Burden of Caregiving for Young Stroke Survivors in the Community: A Cross-sectional Study

Abstract

Introduction Caring for young stroke survivors presents challenges for carers. Little is known about the burden experienced by them. Aim In this study, we estimated the caregiving burden among carers of young stroke survivors and explored its patterns and determinants. Methods One hundred and fifty young stroke survivors (aged <45 years at index stroke) and their caregivers were recruited in this hospital-based cross-sectional study, three or more months from the stroke. We estimated the burden of caregiving using Burden Assessment Schedule-20 (BAS).

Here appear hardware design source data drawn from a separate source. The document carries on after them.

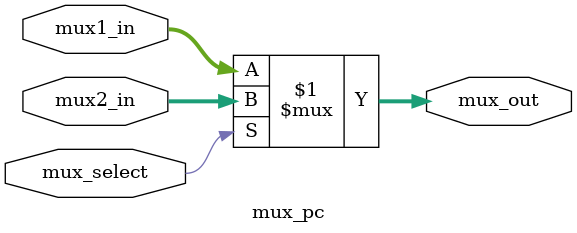
<source format=v>
`timescale 1ns / 1ps
module mux_pc#(
				parameter BUS_WIDTH = 32
				)(
				input mux_select,
				input [BUS_WIDTH-1:0] mux1_in,
				input [BUS_WIDTH-1:0] mux2_in,
				output[BUS_WIDTH-1:0] mux_out
				);
	 
	assign mux_out = mux_select ? mux2_in : mux1_in;

endmodule

</source>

Cognitive status, physical disability, and neuropsychiatric symptoms were evaluated using standard instruments. We used descriptive statistics and performed multivariate analysis for factors associated with high burden. We used STATA ver. 14.2, Stata Corp, TX, USA. Results The median age of caregivers was 37.5 years (IQR 12) and 98 (65.3%) were women. The carers were most often spouses (101; 67.3%). The median total BAS score was 28 (IQR 12). Most carers (127; 84.7%) experienced some burden while 15 (10%; 95%CI: 5.2%–14.8%) reported high burden. The most common domain of burden was relationships with others (105; 70%) and marital relationships (66; 65%). Dementia (OR: 2.55; 95%CI: 1.07–6.07) and the presence of neuropsychiatric symptoms (OR: 7.62 95%CI: 2.94–19.81) were associated with an increased burden of caregiving. Conclusion Most caregivers of young stroke survivors experience some burden, with interpersonal relationships being the most common domain. Dementia and neuropsychiatric symptoms are associated with increased burden.